Science isn’t declared by a show of hands. Reality isn’t determined in the High Court, or by a vote in Congress. But if there are enough people with large enough megaphones and powerful enough platforms, it doesn’t matter much what science, properly interpreted, indicates. There is no universal judge to punish you for overstepping your intellectual bounds and, as long as you fool enough others, Queen Cersei’s advice to her son and heir Prince Joffrey still stands: “One day you’ll sit on the Iron Throne and the truth will be what you make it.”
It was settled science that banning alcohol was a good thing for American society in the 1920s. It was once settled science that the Earth was the centerpiece of God’s universe. In the highly erudite and Christian 11th century, the settled science for curing headaches was to cut open the scalp of the poor person desperately in need of aspirin (or the Hippocratic Oath) – and add salt.
“Facts change all the time,” wrote Samuel Arbesman, a complexity scientist formerly at Harvard in his 2012 The Half Life of Facts: Why Everything We Know Has An Expiration Date. “Smoking has gone from doctor recommended to deadly. Meat used to be good for you, then bad to eat, then good again; now it’s a matter of opinion.”

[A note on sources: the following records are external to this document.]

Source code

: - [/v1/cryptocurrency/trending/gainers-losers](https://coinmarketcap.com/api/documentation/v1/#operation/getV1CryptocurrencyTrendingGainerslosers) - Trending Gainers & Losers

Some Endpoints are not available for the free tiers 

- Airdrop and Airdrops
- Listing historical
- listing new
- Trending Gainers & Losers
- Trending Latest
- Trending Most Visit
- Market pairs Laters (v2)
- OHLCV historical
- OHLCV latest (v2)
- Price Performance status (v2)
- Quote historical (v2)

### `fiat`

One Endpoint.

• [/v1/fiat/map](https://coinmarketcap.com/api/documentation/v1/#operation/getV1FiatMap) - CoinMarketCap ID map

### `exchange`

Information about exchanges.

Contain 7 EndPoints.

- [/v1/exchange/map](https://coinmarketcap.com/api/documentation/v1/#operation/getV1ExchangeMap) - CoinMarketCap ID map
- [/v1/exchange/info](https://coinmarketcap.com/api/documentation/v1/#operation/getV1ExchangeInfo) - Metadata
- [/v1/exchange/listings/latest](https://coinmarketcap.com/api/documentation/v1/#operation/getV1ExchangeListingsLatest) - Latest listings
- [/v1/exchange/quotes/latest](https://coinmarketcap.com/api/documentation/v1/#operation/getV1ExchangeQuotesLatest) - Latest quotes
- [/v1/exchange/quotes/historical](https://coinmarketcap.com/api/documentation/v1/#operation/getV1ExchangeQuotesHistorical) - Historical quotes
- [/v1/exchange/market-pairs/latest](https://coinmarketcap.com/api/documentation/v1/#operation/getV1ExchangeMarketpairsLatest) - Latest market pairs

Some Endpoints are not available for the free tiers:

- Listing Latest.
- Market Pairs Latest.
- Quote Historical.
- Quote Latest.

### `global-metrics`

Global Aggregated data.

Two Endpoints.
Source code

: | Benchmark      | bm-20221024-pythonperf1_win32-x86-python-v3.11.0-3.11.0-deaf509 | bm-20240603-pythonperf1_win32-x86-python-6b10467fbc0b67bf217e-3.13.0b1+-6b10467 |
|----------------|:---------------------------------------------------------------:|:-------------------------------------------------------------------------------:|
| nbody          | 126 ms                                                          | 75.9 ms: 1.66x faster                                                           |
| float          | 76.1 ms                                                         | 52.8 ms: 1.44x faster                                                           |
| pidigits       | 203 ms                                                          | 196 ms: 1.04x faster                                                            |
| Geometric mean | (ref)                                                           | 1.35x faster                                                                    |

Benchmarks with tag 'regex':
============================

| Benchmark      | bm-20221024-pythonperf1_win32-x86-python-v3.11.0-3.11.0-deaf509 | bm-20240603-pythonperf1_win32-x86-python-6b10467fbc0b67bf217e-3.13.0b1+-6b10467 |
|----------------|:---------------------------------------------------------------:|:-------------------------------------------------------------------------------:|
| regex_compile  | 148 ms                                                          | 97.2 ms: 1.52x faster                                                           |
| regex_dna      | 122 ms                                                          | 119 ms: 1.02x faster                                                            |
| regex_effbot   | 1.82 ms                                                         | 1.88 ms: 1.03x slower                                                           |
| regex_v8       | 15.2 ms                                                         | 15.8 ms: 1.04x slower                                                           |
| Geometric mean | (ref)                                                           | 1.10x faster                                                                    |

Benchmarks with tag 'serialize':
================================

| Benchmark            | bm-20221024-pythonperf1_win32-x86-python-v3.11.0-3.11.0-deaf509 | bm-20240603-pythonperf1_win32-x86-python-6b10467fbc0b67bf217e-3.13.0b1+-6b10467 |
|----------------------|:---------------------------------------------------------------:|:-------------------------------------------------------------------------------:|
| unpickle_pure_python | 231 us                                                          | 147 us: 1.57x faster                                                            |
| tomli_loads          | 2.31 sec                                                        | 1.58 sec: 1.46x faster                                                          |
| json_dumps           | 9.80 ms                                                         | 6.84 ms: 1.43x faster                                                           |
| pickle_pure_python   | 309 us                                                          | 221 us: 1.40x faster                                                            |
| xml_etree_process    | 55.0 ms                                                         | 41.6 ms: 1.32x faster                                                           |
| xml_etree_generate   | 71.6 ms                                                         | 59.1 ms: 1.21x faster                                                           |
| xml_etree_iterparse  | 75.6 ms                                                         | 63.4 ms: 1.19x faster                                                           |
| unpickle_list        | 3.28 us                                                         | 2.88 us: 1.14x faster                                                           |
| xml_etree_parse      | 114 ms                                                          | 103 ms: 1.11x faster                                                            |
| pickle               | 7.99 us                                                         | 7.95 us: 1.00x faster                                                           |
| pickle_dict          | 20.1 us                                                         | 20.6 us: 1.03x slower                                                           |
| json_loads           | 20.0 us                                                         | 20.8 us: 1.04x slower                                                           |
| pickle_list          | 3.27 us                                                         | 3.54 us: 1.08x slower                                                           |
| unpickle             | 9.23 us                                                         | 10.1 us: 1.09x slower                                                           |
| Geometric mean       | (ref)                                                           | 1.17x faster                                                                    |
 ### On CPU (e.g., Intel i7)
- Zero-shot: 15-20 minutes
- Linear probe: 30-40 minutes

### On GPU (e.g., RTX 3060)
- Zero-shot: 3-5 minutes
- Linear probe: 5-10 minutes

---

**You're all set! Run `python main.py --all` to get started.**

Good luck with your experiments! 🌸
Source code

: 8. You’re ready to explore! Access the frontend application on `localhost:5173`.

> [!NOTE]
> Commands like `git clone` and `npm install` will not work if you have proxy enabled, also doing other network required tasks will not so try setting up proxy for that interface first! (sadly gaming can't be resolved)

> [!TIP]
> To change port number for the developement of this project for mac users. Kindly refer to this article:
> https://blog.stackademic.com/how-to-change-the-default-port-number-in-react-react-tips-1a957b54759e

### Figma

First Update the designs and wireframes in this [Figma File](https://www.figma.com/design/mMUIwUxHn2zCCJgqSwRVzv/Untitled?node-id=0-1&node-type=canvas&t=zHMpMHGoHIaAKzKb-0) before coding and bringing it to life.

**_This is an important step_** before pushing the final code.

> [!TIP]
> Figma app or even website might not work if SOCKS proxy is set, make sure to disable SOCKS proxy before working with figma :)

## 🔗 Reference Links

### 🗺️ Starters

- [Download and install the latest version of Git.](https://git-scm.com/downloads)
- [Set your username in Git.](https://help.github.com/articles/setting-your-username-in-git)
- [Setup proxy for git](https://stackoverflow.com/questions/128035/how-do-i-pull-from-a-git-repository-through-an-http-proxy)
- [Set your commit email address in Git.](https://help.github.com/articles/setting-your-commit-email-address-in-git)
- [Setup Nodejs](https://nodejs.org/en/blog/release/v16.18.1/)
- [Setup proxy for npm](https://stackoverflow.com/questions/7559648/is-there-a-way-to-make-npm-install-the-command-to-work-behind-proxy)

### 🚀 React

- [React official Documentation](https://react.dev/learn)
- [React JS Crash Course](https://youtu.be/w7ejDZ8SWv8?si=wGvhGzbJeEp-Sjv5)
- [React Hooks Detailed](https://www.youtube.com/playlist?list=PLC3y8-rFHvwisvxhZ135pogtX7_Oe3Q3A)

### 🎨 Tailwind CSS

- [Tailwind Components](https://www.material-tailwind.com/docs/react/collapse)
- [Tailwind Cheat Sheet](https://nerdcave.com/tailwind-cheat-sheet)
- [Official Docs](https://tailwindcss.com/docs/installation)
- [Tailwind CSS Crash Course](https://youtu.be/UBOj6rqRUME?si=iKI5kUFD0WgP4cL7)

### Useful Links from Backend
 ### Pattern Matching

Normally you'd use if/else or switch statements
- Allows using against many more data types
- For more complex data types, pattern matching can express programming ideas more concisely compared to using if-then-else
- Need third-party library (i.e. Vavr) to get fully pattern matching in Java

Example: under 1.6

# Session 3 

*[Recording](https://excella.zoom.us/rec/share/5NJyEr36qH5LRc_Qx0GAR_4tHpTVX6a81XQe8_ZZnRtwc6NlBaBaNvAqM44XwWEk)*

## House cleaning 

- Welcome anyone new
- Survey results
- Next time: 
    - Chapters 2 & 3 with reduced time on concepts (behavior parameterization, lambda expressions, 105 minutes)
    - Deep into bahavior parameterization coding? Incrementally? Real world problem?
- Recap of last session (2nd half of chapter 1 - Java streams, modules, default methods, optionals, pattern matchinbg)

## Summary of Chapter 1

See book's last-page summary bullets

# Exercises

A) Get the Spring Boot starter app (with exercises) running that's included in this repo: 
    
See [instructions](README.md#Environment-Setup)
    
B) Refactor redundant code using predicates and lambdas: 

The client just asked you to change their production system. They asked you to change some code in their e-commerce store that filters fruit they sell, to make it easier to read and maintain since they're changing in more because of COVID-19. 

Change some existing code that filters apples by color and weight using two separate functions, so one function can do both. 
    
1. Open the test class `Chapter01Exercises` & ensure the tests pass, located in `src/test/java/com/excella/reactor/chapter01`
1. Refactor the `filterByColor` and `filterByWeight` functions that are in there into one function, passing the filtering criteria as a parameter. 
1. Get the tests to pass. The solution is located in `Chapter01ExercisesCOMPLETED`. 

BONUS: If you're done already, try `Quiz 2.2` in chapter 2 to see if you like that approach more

None of that is because the underlying reality changed: smoking was as deadly to the 1950s doctor who thought it harmless as it is to a 2-packs-a-day fellow today. What happened in between were three things: the evidence that smoking was harmful got better; as the evidence piled up, scientists doing the research gradually changed their minds (and older generation scientists died out); and new information trickled through to the public.
Any one of those steps can misfire. Evidence can be muddled, or outright fraudulent for a long time; scientists, being people too, can refuse to accept the evidence, or lean against it for considerable time; and the public can draw the wrong information from scientific results. In a sense, it’s more miraculous that we get anything right than it’s surprising that the majority of all research findings are false.
What that implies for the world of today and tomorrow is uncomfortable to those who think we can mandate scientific truths from above: that vaccines are safe and effective, that masks and lockdowns worked well, that climate change is a terrible danger of cosmic proportions, that energy for the 21st century can be supplied by low-density unreliable sources, that fat and salt are unhealthy but carbs are safe. What’s even more stunning is that The Science could possibly shift as quickly as the religious Covid-zealots have changed their minds in the last seventeen months: lab leak is tin-foil conspiracy, until Savior Biden was in and it was both permissible and the Consensus View; vaccines are safe and effective and harmless and crucial even for children to take – never mind that we didn’t have children or pregnant women in the trials, or we haven’t monitored long-term effects in a ~6-months old rushed product, with no downside liability for the companies issuing it.
A serious scientist holds scientific facts, theories, and hypotheses forever provisional: what we think we know can always be improved upon or change. That doesn’t mean we can never state anything with some degree of confidence or be pretty sure about some relationship in the real world. Some things, like gravity in conditions resembling our planet, we know fairly well. Others, like the Law of Demand or land area of North America, we’re fairly confident about – and they’re unlikely to shift any time soon. Why? We’ve observed them and refined our understanding of them for a very long time, and the observational tools and the theoretical underpinnings haven’t yet been debunked. Time matters; Lindy decides.
Others still are eternally in flux: the world record in the 100-meter sprint, the world’s chess champion, or the number of inhabitants of our planet. Still, they’re facts: not perhaps eternal scientific ones, but still statements about the world that are true. They can shift; our understanding of them can shift; or the spread of that shift in the wider population or political sphere can shift.